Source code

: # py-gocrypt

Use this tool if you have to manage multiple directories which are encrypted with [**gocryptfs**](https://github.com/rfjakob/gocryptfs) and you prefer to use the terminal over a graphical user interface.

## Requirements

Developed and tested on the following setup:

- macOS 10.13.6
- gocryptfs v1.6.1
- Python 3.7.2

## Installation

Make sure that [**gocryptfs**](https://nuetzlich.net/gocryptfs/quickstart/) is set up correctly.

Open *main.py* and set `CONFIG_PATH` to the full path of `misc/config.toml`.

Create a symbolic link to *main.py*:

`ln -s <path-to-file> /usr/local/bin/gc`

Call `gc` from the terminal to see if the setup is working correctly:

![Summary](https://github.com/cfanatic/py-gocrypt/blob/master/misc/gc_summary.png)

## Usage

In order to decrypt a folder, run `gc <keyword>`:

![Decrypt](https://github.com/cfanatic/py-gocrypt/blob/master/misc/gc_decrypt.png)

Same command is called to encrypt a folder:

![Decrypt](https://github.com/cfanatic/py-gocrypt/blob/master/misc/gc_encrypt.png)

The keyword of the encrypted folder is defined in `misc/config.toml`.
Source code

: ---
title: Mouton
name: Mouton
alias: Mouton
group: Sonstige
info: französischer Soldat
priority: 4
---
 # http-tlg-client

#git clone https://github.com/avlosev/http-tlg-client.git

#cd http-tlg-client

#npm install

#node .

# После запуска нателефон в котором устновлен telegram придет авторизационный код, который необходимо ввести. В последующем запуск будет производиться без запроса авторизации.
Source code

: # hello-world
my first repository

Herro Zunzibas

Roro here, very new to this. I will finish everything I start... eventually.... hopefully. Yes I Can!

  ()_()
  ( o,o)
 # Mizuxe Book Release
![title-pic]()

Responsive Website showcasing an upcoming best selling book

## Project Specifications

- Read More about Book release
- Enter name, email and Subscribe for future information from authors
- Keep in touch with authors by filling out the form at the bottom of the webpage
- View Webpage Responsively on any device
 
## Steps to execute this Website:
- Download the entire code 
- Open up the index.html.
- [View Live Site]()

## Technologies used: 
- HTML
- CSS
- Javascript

...

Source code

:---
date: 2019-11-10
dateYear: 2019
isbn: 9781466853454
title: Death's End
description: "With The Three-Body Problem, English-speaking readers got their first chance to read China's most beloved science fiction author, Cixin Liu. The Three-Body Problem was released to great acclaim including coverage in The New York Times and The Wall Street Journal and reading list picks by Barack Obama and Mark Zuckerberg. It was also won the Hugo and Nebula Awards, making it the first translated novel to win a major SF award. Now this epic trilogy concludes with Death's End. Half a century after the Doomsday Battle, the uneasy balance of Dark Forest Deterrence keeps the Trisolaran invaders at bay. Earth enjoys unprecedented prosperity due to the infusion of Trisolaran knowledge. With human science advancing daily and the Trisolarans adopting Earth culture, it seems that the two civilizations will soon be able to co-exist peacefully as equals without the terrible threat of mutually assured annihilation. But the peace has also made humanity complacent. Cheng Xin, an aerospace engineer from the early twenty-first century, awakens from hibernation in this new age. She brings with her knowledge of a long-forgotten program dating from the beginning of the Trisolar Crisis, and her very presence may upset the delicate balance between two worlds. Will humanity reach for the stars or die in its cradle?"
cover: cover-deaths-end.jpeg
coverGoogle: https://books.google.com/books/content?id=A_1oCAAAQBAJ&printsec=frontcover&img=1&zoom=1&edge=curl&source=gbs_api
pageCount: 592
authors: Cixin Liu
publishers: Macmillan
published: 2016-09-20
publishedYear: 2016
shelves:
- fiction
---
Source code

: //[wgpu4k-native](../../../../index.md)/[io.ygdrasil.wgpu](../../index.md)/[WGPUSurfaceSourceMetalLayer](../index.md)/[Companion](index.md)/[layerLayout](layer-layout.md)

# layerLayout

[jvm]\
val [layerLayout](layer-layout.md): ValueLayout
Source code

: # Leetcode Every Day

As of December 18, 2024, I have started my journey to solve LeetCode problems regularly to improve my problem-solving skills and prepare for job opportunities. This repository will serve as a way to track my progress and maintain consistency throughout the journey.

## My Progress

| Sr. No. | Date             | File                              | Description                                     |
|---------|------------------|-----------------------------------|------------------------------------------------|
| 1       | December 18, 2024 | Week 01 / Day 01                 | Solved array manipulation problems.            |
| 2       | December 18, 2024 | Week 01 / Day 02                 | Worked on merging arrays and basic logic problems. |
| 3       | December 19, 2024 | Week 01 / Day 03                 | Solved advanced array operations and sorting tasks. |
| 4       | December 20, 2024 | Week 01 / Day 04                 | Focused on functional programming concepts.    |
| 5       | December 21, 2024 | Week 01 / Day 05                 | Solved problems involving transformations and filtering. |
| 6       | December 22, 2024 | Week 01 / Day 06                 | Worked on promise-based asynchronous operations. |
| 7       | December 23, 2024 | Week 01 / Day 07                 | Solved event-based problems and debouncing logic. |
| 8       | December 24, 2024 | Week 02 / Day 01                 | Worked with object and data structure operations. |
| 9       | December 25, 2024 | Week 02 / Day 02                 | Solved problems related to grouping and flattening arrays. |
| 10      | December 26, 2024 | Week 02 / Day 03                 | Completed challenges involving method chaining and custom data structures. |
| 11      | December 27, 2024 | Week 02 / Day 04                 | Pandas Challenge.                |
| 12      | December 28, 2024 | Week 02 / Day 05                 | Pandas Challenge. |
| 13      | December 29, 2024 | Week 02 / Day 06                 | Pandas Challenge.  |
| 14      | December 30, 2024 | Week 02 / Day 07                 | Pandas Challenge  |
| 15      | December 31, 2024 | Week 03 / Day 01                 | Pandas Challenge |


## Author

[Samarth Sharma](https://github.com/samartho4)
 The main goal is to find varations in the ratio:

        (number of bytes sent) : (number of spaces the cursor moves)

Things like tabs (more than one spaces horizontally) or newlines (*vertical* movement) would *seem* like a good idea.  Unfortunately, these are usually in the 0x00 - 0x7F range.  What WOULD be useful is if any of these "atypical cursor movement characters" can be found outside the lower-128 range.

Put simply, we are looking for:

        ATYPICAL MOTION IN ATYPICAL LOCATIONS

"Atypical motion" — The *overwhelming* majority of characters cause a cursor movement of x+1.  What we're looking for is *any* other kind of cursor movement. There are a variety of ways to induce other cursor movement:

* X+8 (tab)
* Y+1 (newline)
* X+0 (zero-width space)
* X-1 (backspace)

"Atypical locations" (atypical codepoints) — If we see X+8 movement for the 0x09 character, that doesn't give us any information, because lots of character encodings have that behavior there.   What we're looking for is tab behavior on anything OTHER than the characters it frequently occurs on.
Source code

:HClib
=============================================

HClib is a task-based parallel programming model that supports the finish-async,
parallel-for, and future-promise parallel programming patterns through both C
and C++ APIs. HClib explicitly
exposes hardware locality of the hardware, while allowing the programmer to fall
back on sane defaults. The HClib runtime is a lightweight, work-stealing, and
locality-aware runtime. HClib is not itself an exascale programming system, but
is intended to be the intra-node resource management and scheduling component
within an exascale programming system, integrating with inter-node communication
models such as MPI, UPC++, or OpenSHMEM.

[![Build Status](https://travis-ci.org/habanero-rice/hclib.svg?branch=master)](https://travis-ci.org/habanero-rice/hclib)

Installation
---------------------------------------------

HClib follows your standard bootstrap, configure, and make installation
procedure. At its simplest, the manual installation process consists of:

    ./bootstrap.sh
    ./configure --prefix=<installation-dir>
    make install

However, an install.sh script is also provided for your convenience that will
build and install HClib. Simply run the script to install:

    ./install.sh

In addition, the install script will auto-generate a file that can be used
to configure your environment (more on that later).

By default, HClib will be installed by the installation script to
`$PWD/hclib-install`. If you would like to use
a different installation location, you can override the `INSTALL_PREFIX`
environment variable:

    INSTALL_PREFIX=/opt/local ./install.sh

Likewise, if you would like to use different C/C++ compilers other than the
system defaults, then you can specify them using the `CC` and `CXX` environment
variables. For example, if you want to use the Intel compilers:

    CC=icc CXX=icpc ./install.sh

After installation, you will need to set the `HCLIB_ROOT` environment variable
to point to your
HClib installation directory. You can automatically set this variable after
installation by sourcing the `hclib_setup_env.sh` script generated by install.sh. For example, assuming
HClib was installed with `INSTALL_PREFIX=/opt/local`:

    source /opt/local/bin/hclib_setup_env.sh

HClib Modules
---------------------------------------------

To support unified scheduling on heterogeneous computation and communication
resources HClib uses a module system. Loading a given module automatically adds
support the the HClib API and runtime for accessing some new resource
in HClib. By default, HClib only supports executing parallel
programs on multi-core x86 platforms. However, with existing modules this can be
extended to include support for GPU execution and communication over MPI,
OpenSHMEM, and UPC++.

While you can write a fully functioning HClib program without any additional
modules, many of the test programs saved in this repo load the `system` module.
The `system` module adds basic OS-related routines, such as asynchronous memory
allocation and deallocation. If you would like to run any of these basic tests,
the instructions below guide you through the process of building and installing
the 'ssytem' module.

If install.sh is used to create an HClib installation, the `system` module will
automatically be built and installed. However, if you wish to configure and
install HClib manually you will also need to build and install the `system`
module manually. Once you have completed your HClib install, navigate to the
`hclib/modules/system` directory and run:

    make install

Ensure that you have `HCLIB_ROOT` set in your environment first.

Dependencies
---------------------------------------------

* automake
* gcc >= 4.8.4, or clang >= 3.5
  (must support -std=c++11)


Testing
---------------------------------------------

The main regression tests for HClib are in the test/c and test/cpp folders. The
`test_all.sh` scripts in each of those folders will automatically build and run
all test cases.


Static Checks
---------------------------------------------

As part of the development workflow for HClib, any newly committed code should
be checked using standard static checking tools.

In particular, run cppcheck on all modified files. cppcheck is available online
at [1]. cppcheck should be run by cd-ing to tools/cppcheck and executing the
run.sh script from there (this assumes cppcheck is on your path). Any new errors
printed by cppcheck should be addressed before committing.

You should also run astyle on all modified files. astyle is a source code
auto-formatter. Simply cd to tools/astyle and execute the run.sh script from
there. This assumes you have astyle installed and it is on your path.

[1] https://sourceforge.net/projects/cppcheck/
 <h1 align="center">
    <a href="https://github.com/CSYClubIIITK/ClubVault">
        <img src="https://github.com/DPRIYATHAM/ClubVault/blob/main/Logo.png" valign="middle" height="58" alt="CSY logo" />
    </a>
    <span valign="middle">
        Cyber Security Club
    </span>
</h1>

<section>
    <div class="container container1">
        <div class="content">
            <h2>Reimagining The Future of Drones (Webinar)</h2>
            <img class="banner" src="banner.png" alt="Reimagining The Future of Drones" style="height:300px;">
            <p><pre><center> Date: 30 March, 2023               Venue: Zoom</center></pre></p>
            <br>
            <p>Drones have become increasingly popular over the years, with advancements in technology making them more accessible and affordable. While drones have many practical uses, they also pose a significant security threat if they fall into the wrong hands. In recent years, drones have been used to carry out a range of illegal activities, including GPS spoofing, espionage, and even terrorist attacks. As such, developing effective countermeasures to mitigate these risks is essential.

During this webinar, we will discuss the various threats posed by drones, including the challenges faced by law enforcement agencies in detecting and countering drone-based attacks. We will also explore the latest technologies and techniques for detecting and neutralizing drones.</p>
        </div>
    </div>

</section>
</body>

§ Task instructions
A verbatim transcription is needed of the lines above, starting at the line with "structure operations. |" and ending at the line with "(number of bytes", both included, and of nothing else.

§ Written response
| 8       | December 24, 2024 | Week 02 / Day 01                 | Worked with object and data structure operations. |
| 9       | December 25, 2024 | Week 02 / Day 02                 | Solved problems related to grouping and flattening arrays. |
| 10      | December 26, 2024 | Week 02 / Day 03                 | Completed challenges involving method chaining and custom data structures. |
| 11      | December 27, 2024 | Week 02 / Day 04                 | Pandas Challenge.                |
| 12      | December 28, 2024 | Week 02 / Day 05                 | Pandas Challenge. |
| 13      | December 29, 2024 | Week 02 / Day 06                 | Pandas Challenge.  |
| 14      | December 30, 2024 | Week 02 / Day 07                 | Pandas Challenge  |
| 15      | December 31, 2024 | Week 03 / Day 01                 | Pandas Challenge |


## Author

[Samarth Sharma](https://github.com/samartho4)
 The main goal is to find varations in the ratio:

        (number of bytes sent) : (number of spaces the cursor moves)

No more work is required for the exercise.